Cardiff, where Bamba played in the Premier League, was the defender's penultimate team.

In January 2021, Sol was diagnosed with Non-Hodgkin Lymphoma and began undergoing chemotherapy treatment. Four months later, in May 2021, he announced that he was cancer-free.

“That was difficult, especially for the family,” Sol reflected. “It was as hard for them as it was for me. First and foremost, you worry about your kids. Being in the public eye, you can’t hide it. But I had good support from my family and friends and from the football community. I had so many messages from Leicester fans and the board. This support really helps when you’re down. When you see that people care for you that gives you the strength to get through it.

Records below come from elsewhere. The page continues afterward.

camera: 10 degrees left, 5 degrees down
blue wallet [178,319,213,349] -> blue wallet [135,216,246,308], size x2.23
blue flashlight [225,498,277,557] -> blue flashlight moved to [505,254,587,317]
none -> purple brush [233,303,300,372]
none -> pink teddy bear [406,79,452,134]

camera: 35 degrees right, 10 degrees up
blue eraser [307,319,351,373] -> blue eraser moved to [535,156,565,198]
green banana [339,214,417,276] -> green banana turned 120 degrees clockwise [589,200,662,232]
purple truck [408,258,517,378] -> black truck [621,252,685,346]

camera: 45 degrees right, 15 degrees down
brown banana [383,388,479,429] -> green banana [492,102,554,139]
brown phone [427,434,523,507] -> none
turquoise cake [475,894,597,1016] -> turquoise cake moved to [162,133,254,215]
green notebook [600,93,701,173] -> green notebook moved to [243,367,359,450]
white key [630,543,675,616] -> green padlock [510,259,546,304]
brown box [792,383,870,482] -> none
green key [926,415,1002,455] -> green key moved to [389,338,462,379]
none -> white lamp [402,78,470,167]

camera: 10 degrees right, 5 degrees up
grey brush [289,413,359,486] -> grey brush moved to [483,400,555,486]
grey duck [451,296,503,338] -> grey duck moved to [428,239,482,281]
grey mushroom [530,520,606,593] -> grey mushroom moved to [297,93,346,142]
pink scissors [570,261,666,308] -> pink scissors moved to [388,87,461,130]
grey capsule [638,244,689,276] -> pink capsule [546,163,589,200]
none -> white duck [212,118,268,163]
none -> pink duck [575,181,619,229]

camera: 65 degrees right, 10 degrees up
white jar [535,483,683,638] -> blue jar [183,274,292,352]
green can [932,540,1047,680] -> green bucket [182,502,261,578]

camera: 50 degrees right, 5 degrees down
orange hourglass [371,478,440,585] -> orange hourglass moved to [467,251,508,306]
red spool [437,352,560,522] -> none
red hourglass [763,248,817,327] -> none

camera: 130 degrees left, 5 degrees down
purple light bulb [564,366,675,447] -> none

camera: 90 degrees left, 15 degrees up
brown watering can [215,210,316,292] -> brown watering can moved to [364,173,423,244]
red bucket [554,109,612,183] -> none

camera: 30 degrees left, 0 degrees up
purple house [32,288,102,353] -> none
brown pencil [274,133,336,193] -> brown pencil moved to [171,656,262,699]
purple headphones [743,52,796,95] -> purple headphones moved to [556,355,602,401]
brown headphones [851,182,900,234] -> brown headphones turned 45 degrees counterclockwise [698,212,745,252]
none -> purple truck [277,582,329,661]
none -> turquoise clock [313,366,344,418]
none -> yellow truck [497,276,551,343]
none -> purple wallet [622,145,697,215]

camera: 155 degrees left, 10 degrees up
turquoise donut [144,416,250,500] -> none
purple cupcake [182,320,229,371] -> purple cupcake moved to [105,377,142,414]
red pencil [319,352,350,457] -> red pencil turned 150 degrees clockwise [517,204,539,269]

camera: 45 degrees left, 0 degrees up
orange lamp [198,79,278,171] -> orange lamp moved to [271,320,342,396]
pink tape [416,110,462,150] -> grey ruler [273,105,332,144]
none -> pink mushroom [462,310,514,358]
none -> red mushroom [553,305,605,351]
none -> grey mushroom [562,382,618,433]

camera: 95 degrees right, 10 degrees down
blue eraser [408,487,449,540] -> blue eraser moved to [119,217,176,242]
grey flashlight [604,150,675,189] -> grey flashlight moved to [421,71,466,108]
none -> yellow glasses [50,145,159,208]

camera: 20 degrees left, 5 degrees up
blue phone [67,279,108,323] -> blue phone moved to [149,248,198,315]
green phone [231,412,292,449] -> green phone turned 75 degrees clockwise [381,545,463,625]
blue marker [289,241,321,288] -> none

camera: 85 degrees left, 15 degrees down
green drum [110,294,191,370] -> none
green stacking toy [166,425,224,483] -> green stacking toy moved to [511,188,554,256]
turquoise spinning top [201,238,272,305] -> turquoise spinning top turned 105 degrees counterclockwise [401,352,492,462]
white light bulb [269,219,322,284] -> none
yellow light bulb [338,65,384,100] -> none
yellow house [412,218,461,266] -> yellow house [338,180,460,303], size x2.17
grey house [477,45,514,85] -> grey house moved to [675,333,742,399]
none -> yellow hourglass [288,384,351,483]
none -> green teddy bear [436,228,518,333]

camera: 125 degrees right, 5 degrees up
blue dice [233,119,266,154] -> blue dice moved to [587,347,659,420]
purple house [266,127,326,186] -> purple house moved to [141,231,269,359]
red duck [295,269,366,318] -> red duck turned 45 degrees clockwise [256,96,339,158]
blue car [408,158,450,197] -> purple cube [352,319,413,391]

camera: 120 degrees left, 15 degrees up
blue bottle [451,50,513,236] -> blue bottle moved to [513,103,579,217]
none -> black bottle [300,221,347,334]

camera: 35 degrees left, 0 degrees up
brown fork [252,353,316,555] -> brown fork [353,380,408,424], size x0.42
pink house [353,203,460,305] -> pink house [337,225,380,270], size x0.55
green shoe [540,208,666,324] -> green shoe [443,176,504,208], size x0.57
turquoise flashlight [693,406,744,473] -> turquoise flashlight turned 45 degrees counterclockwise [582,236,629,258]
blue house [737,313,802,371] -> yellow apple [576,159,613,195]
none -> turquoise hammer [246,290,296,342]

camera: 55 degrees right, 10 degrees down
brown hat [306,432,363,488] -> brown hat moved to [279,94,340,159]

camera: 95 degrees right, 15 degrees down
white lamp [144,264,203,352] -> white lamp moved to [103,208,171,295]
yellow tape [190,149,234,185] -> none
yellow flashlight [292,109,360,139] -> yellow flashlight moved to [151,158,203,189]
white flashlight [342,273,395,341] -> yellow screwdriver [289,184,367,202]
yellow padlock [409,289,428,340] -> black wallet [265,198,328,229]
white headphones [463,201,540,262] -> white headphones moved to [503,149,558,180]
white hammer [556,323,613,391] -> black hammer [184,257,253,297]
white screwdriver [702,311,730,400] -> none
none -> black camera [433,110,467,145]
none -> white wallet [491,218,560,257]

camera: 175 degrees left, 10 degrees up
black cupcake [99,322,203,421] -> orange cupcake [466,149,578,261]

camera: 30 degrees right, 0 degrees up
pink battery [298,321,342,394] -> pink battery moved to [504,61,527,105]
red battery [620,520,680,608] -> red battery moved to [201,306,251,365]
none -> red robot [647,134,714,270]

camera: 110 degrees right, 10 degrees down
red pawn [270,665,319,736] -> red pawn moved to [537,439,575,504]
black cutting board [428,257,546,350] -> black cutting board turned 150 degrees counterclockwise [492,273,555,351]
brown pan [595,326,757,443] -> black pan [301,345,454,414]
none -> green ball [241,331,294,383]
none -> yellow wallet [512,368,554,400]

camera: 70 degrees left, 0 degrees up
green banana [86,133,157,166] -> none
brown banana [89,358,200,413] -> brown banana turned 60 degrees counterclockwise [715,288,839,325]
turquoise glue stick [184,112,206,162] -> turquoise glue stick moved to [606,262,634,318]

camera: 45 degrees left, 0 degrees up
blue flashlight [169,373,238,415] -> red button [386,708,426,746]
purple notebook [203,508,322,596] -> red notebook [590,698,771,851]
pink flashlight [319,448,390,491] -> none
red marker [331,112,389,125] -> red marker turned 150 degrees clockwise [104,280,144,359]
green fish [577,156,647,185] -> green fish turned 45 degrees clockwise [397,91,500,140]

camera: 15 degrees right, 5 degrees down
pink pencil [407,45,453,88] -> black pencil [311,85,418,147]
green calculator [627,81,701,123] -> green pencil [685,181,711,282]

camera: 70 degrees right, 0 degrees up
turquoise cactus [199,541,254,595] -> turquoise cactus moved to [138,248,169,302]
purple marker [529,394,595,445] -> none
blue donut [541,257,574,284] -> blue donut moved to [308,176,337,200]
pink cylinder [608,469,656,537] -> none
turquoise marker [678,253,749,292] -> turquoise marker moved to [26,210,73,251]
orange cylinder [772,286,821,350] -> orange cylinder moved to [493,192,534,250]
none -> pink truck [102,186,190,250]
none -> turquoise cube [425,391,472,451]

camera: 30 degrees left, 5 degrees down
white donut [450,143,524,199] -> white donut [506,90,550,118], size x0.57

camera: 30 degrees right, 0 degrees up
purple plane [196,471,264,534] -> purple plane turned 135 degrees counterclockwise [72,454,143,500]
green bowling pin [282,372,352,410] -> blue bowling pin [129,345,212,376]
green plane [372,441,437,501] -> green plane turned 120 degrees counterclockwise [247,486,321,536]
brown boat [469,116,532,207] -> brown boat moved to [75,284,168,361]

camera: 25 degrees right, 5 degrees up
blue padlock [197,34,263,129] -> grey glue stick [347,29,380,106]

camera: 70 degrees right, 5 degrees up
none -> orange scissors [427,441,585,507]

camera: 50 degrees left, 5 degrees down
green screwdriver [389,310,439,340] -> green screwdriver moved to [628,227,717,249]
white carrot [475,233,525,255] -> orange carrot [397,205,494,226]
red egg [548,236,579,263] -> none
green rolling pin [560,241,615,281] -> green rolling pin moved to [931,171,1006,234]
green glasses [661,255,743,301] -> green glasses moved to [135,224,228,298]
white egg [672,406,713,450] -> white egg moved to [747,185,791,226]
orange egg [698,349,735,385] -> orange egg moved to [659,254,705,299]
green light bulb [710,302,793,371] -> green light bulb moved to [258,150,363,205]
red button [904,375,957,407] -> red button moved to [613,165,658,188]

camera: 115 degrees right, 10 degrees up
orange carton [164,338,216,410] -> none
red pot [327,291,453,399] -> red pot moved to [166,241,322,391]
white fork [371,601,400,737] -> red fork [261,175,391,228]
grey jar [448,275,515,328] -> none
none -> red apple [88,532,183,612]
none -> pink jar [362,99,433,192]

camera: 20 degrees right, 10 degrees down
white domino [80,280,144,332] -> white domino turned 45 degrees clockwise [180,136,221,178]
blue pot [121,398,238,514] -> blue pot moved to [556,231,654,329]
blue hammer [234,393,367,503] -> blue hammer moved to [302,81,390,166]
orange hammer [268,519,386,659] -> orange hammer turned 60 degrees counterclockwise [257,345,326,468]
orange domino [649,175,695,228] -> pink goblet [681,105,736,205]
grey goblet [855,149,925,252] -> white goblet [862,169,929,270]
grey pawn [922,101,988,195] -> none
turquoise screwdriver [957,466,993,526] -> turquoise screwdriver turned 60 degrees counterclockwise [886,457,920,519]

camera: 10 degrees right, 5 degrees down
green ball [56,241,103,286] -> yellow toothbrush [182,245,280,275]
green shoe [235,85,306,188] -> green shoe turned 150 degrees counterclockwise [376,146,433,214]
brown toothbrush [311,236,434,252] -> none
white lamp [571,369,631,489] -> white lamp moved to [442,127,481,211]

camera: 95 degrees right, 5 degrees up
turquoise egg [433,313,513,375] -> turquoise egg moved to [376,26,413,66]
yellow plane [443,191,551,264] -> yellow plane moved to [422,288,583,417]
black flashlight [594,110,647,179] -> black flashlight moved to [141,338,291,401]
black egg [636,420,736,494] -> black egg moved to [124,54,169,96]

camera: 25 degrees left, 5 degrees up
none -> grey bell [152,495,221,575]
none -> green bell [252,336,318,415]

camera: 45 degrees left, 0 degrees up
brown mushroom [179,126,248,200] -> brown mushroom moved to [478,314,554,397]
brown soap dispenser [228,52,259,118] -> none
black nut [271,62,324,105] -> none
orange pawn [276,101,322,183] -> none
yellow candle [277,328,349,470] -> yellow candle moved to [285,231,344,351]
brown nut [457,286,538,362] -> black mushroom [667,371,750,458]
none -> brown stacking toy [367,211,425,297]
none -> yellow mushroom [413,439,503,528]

“I left Cardiff (in August 2021) to rejoin Neil Warnock at Middlesbrough. I needed a new start and I couldn’t ask for a better manager to work under.”

Sol was released at the end of the season after 29 appearances. He has now turned his attention to coaching.

Sol concluded by saying: “Last January (2023), the Cardiff City manager Sabri Lamouchi, who had been my national team manager in the 2014 World Cup, asked me to be his assistant manager at Cardiff. We kept Cardiff from being relegated but we left at the end of the season.

“In my last couple of years as a player, I was doing my badges as I wanted to coach and eventually try to test myself as a manager. Football has been my life and I want to give back everything that I’ve learned and hopefully I’ll have the chance to do that.”